In the past, vertically integrated OEMs such as Cisco, 3Com, Nortel and Lucent would have tackled these tasks, defining proprietary architectures implemented by in-house ASIC engineers. However, the ever-intensifying pressure to reduce time-to-market is forcing these and other OEMs to rely more heavily on merchant semiconductor companies to carry more of the burden of circuit implementation. Chip makers that can create solutions flexible enough to allow networking OEMs to differentiate their products can be enormously successful.

A number of network processor chip products have recently been introduced to address these industry needs. Tremendous processing capacity is being delivered by this new generation of network silicon, harnessing the power of silicon integration and the application of Moore's Law to the domain of networking silicon. These products squeeze onto a single chip multiple processors, complex network functions and the promise of enormous aggregate processing capacity via parallel and distributed processing. The result is a dramatic drop in the cost of computational power applied to packet processing technology for next-generation IP networks -- 100X performance at 10X lower cost.

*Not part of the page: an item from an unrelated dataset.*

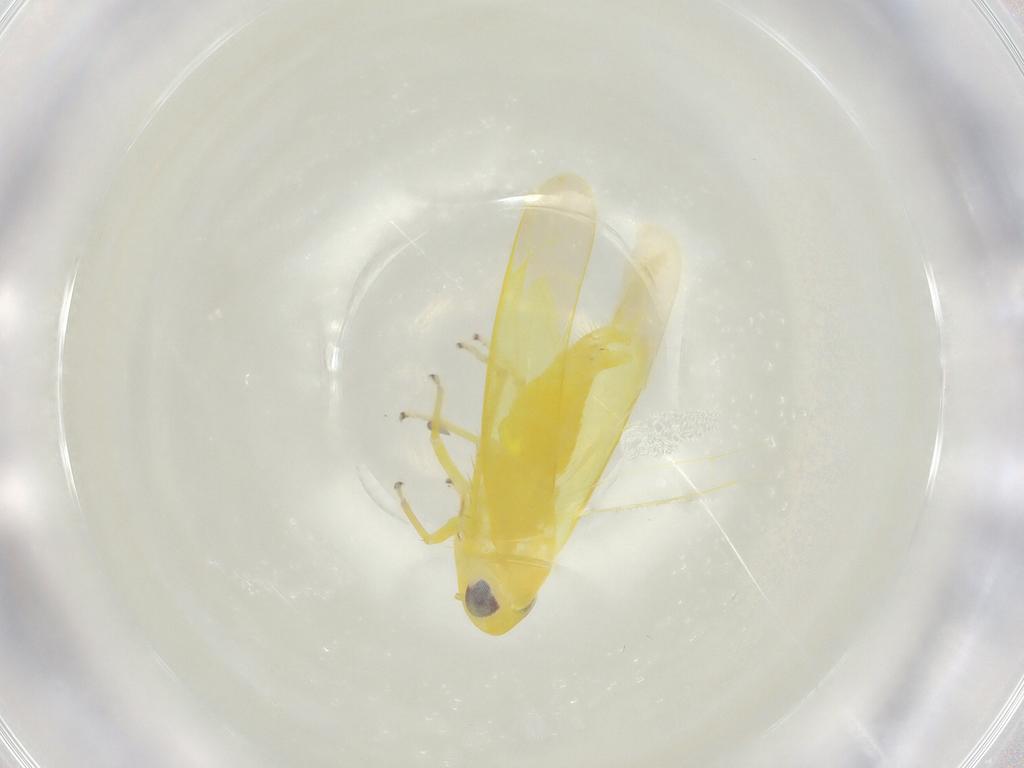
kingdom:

The new breed of network processors implement packet forwarding, classification, scheduling algorithms and multistage fabrics. The result will be a transformation from the traditional centralized router design architecture toward distributed and parallel router designs. There are subtle differences in the architecture implementation of these chips, which will result in different price, performance and scalability ratios.

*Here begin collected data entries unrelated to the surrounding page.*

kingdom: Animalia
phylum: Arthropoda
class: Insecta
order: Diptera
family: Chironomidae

An important attribute for enabling a universal network platform is programmability of the network processors. The system design must be applicable across a wide range of interfaces such as 10-, 100- and 1,000-Mbit Ethernet, FDDI, token ring, ATM, packet-over-Sonet, xDSL, multiple protocols such as IP, MPLS, VLAN, IPX, and ability to process higher protocol layers beyond Layer 3 up to Layer 7, including the data payload. The common approach taken by many of the solutions is to embed multiple RISC processors to offer parallel processing with flexibility of target application. However, this approach comes at a price-overhead needed for multicontext switching, multithread tracking and complex compilers for software development. There are also efficiency penalties associated with mismatch of the RISC engines to the "data flow" processing of network data and the ability to parallel-process "decomposed sub tasks" for performance gains.

Gigabit Ethernet network processor pioneer Xaqti, Vitesse's network processor group, takes a distinctly different approach. Xaqti is pioneering a self-synchronous, autothreaded parallel-processing architecture with the TeraPower family of Active Flow processors. A single TeraPower device can switch and route 2.5 Gbits/second of network data traffic and multiple TeraPower processors can scale to terabit-class performance. The architecture uses an assembly-line concept of parallel processing for switching and routing applications, along with multiple task-specific Active Flow processors with application-specific instruction sets. Performance scaling is achieved by employing programmability where it is needed on the assembly line.

The architecture also exploits a major industry trait-leveraging what has been invented already. The TeraPower chip can be used with off-the-shelf octal 10/100 Ethernet MACs, Gigabit Ethernet MACs, CAMs, SSRAMs and SDRAMs. Scalability is achieved with the Common Switch Interface (CSIX) to off-the-shelf fabrics from a variety of merchant silicon vendors. The open architecture and open interface allow the system designer to mix and match best-of-breed components for a truly flexible design. Product differentiation is enabled through software running on the TeraPower rather than the hardware.

The industry is slowly fostering an open marketplace for network switches. The first steps toward the availability of open published network interfaces have been taken by the CSIX Forum, founded by Xaqti, Power-X and others to promote hardware and software interoperability between network processors and fabric chips.

This will result in a market of mix-and-match interchangeable silicon components, hardware and software that enables maximum developer participation and innovation.